» **Work request**:
Where an entry below contains an image, skip the image and copy the rest exactly.

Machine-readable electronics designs
★ ★ ★ ★ ★ ★ ★
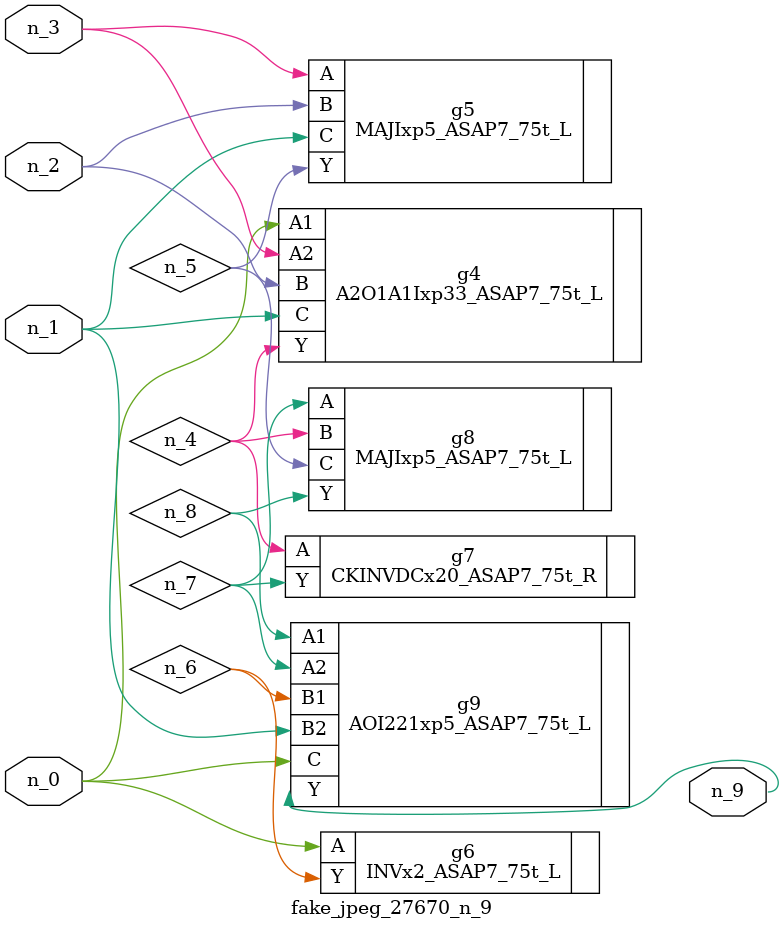
<source format=v>
module fake_jpeg_27670_n_9 (n_0, n_3, n_2, n_1, n_9);

input n_0;
input n_3;
input n_2;
input n_1;

output n_9;

wire n_4;
wire n_8;
wire n_6;
wire n_5;
wire n_7;

A2O1A1Ixp33_ASAP7_75t_L g4 ( 
.A1(n_0),
.A2(n_3),
.B(n_2),
.C(n_1),
.Y(n_4)
);

MAJIxp5_ASAP7_75t_L g5 ( 
.A(n_3),
.B(n_2),
.C(n_1),
.Y(n_5)
);

INVx2_ASAP7_75t_L g6 ( 
.A(n_0),
.Y(n_6)
);

CKINVDCx20_ASAP7_75t_R g7 ( 
.A(n_4),
.Y(n_7)
);

MAJIxp5_ASAP7_75t_L g8 ( 
.A(n_7),
.B(n_4),
.C(n_5),
.Y(n_8)
);

AOI221xp5_ASAP7_75t_L g9 ( 
.A1(n_8),
.A2(n_7),
.B1(n_6),
.B2(n_1),
.C(n_0),
.Y(n_9)
);


endmodule
</source>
★ ★ ★ ★ ★ ★ ★
» **Answer to this problem**:
<source format=v>
module fake_jpeg_27670_n_9 (n_0, n_3, n_2, n_1, n_9);

input n_0;
input n_3;
input n_2;
input n_1;

output n_9;

wire n_4;
wire n_8;
wire n_6;
wire n_5;
wire n_7;

A2O1A1Ixp33_ASAP7_75t_L g4 ( 
.A1(n_0),
.A2(n_3),
.B(n_2),
.C(n_1),
.Y(n_4)
);

MAJIxp5_ASAP7_75t_L g5 ( 
.A(n_3),
.B(n_2),
.C(n_1),
.Y(n_5)
);

INVx2_ASAP7_75t_L g6 ( 
.A(n_0),
.Y(n_6)
);

CKINVDCx20_ASAP7_75t_R g7 ( 
.A(n_4),
.Y(n_7)
);

MAJIxp5_ASAP7_75t_L g8 ( 
.A(n_7),
.B(n_4),
.C(n_5),
.Y(n_8)
);

AOI221xp5_ASAP7_75t_L g9 ( 
.A1(n_8),
.A2(n_7),
.B1(n_6),
.B2(n_1),
.C(n_0),
.Y(n_9)
);


endmodule
</source>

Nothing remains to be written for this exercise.